Is Jalen Williams Actually the Thunder’s Key to Winning?
I analyzed which Thunder and Pacers players had the strongest statistical ties to team success. The results were surprising — and told a more complicated story than expected.

It is sometimes said that while league MVP Shai Gilgeous-Alexander is the Oklahoma City Thunder’s best player, Jalen Williams is their key player: the one guy who unlocks all of the good things OKC can do when they truly get rolling. And while that sounds like the type of hoops-hipster contrarianism cooked up by someone eager to flex their galaxy-brain takes, it makes a certain degree of sense — and the NBA Finals haven’t exactly disproven the notion.
When Williams had a rough game by his standards in Game 1 (17 points but only on 6-19 shooting), the Thunder ended up blowing a double-digit second-half lead with Williams missing each of his last four field goals in the final minutes. But as Williams improved his output in Game 2,1 the Thunder re-asserted themselves in the series and won with relative ease. From my perception at least, it fit into the narrative that Williams is an important bellwether for these Finals: When he plays well — especially by contributing up and down the stat sheet — OKC wins more often than not.

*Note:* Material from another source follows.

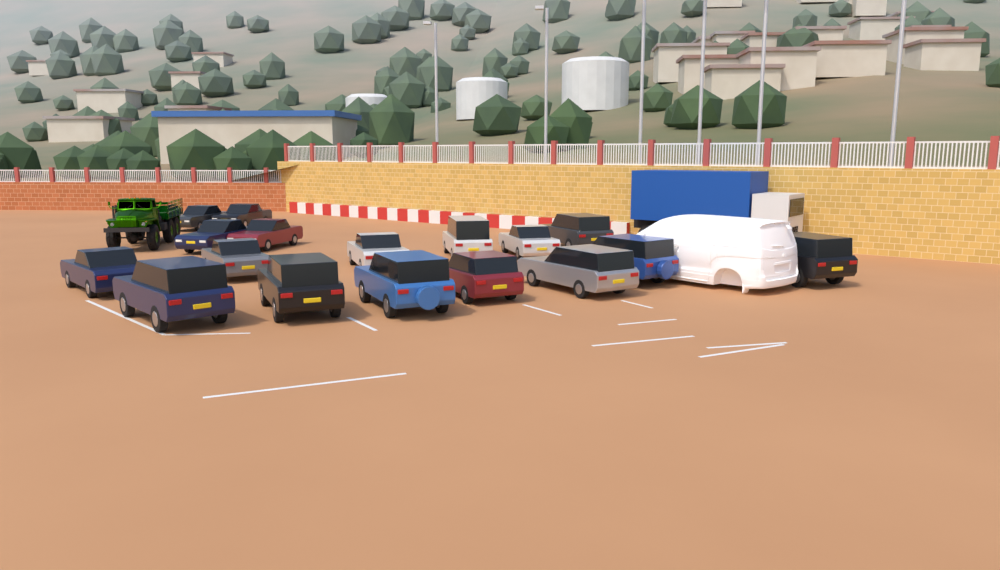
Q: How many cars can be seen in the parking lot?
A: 17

So I decided to put that theory to the test by analyzing which members of the Thunder and Pacers have stats most closely tied to team success.

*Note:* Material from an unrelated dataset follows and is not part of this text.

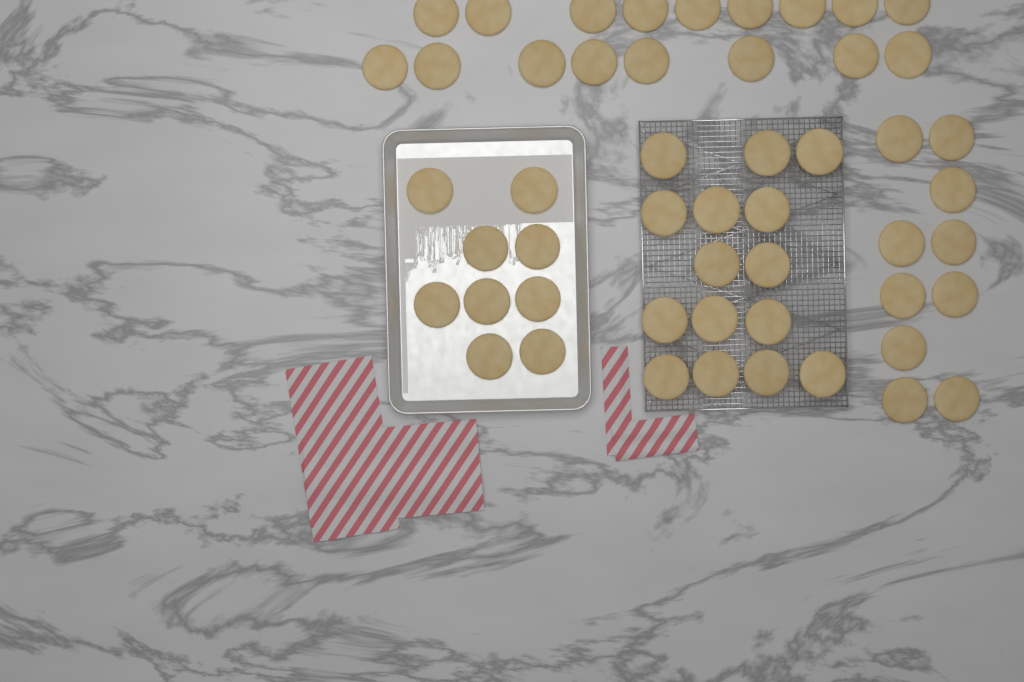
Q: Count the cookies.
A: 51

For this exercise, I looked at every regular regular member2 of the two finalists’ playoff rotations and calculated what’s called the point-biserial correlation coefficient between their per-minute stat lines and whether the team won or lost each game.3 In theory, this tells us which players’ performances are most strongly associated with team outcomes: the ones whose good games usually lead to wins, and whose off-nights often contribute to losses. In other words — the true “key” players in each lineup.